Current issues aside, few retailers are as celebrated as Neiman Marcus Group, with its glamorous aura, culture of putting the customer and innovative merchandising first; industry-leading sales per square foot rates; extravagant, over-the-top Christmas catalogues, and its posh Bergdorf Goodman emporium in the heart of Manhattan. Neiman Marcus Group also operates Mytheresa, Cusp, Horchow and Last Call.

To work through the climate, the Neiman’s team has been clamping down on expenses, including payroll and compensation, sharpening the focus on issuing chargebacks, returning merchandise to vendors to manage inventory levels, and stepped up on the price promoting in recent seasons.

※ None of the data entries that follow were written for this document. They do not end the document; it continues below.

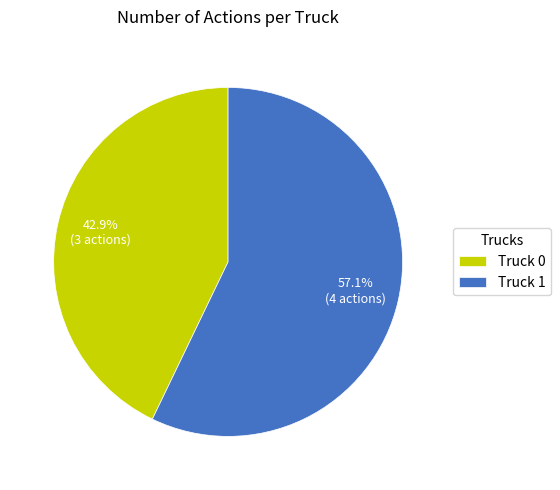

Rank the categories by value from highest to lowest.

Truck 1, Truck 0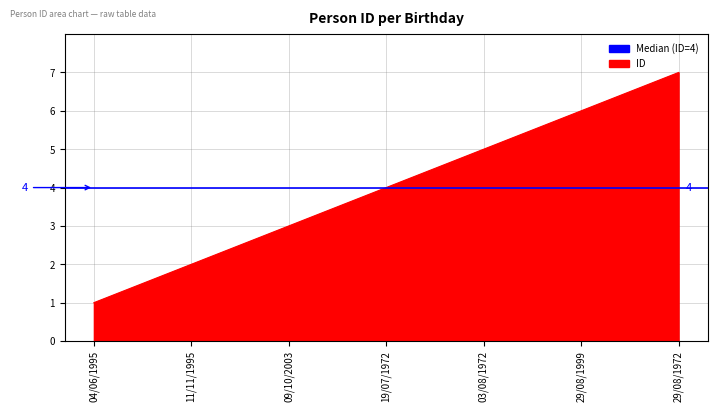

How many values are below 4?

3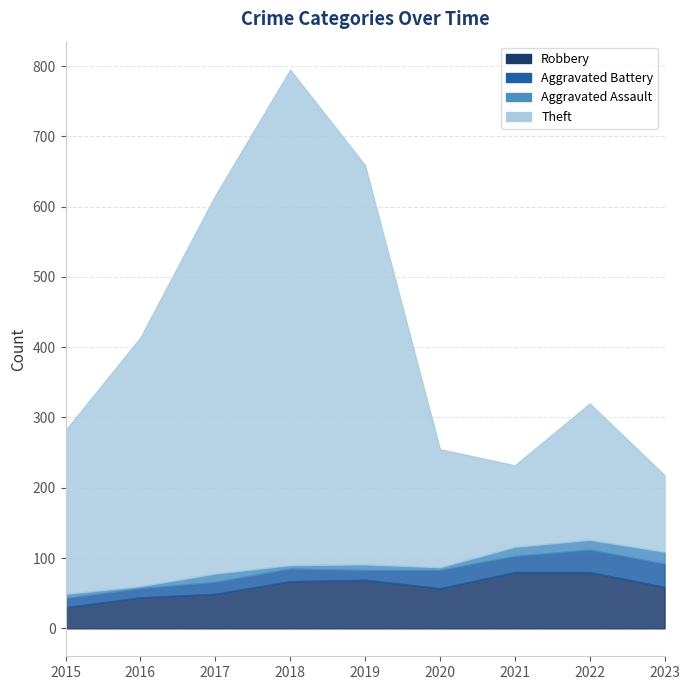

Rank the series by their maximum value, from highest to lowest.

Theft, Robbery, Aggravated Battery, Aggravated Assault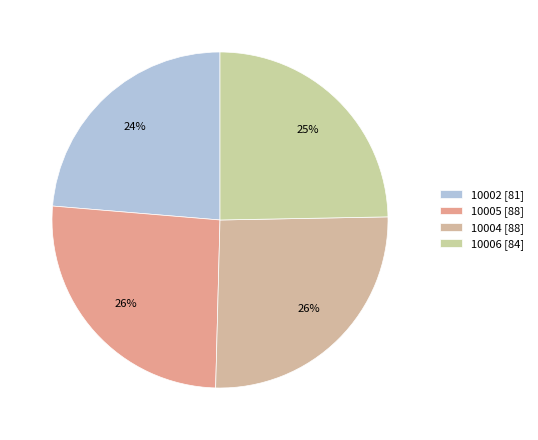

How many segments does this pie chart have?

4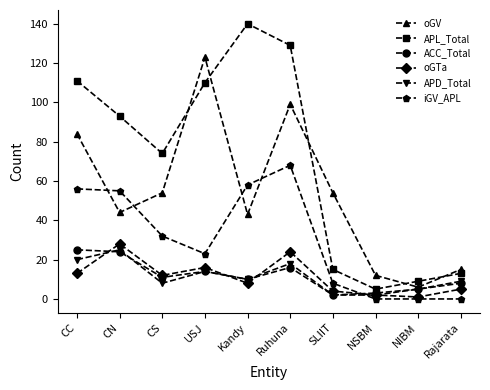

Where is the first local minimum for APD_Total?

CS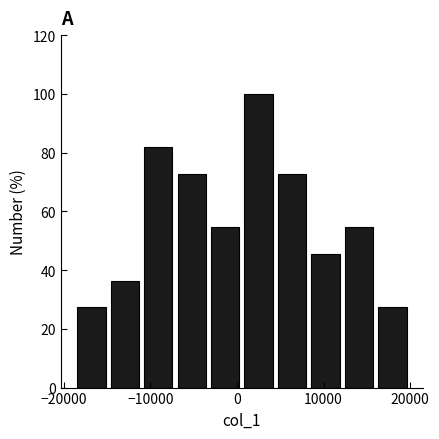

Read against the x-axis, roughly where is the centre of the tallest bar?

2000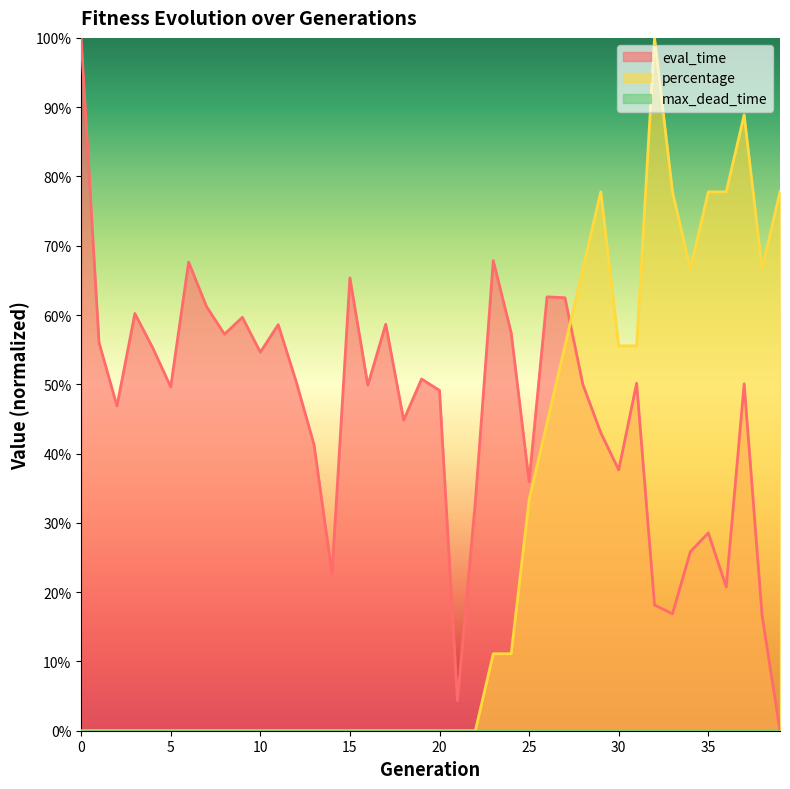

Is it true that percentage equals 1.0 at 32?

True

Ares and the pension plan indicated intentions to exit at least part of their investment in August 2015, when they filed for an NMG initial public offering. But the timing was bad with the stock market in turmoil then, business being challenging, and the Chinese devaluing the yuan shortly after the paperwork for the offering was filed, spooking the global market. The process was shelved shortly after.

“There’s no impetus for Ares to go out and do something today,” said one financial source, pointing to the sagging EBITDA and the relative short period of ownership. “It’s a selling issue. Why would Ares say, ‘I’m just going to try to get out of this.’ They’ve only been in it for three years.”

Private equity players often hold on to big investments for five to seven years, working to build up businesses and value before cashing out.

It’s feasible to put two competitors, Neiman’s and Saks in this case, under the same corporate umbrella. “It happens all the time. Bloomingdale’s operates with Macy’s and you see it in consumer product companies,” one source said. “My guess is that Baker can figure some financial way of coming up with money. The question is what price? Business is not as good. The multiples have come down. It’s hard to justify paying $6 billion. They are probably not going to want to sell it at a loss. They haven’t owned it that long. Private equity guys tend to hold for longer.”

So the question is whether Baker or any other potential buyer decides to strike soon — or waits and bets on the luxury market continuing to struggle and Neiman’s valuation perhaps slipping further.